Building a reputation is one thing, but preserving what fed the reputation is harder to achieve. Young doesn’t want to grow nostalgic or fawn over the glory days, but he’s been reluctant to make many changes in the bar.

“We’ve left it exactly the same. Scarcely changed the carpet, scarcely changed the posters on the wall, always defended its integrity. I do wish that I could’ve solved the toilet smell; it’s the one thing I won’t miss,” he says.

Keeping it real has always been Cherry’s number one objective. “The council came down once and said, ‘We see that you’ve got these illegal street posters that keep getting put up in the laneway. They look a bit rough round the edges. We thought we’d come down and … put the posters neatly in a nice little frame and they won’t look so unclean’. To which I said, ‘Are you out of your fucking mind?’

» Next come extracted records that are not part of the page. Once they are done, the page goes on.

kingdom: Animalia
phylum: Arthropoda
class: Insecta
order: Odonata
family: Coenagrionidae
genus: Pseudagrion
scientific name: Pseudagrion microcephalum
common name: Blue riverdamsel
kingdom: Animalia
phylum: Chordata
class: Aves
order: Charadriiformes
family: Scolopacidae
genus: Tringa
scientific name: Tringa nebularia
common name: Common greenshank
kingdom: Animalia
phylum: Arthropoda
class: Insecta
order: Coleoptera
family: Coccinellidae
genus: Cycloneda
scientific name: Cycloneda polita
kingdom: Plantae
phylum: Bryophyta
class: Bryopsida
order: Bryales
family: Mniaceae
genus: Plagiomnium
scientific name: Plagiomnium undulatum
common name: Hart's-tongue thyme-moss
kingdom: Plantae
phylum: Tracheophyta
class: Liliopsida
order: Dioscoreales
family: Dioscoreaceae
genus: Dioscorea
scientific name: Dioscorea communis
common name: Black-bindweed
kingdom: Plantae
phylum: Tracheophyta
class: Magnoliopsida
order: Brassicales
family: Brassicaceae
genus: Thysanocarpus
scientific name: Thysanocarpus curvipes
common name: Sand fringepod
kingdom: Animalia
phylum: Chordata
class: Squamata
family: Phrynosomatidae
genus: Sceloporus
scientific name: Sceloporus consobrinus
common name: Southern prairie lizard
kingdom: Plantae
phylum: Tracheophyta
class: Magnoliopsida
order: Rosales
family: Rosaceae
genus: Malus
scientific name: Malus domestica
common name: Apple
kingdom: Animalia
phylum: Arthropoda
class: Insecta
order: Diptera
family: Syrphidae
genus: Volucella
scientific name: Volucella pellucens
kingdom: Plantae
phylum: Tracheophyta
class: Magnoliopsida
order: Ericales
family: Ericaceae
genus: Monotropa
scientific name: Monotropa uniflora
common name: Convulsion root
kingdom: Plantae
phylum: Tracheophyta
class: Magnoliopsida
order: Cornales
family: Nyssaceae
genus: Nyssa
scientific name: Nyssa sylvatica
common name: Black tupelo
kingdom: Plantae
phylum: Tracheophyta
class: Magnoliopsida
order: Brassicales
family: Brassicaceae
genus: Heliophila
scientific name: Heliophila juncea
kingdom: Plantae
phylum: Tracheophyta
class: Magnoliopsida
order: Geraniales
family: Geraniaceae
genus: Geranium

“There’s all the other bars around us who have functioning air conditioning and nice smelling bathrooms with their mock gold swan-shaped faucets. But the irony with a dive bar, especially after midnight – we’re open til 5.00am – people connect to the nitty gritty and to something being real.”

People are justified in worrying that the move to a new location means the loss of Cherry’s unique ambience. But while he can’t promise the exact same layout, atmosphere and aroma, Young is transplanting as much as he can.

“I’m taking the staff, I’m taking the red table top bar, I’m taking the red curtain behind the stage, I’m taking the carpet,” he says. “The toilet smell is the only thing I want to leave behind. It’s got to be a late night dive bar, it’s got to have a capacity that’s under 250, it’s got to have live music relentlessly.

“But at the same time, there’ll never be anything like Cherry in AC/DC Lane. It’s the perfect location and the perfect design in terms of shape and how it miraculously sounded so good and how you could stand at the end of the bar and have a conversation while the band was playing without having your ears blown off.”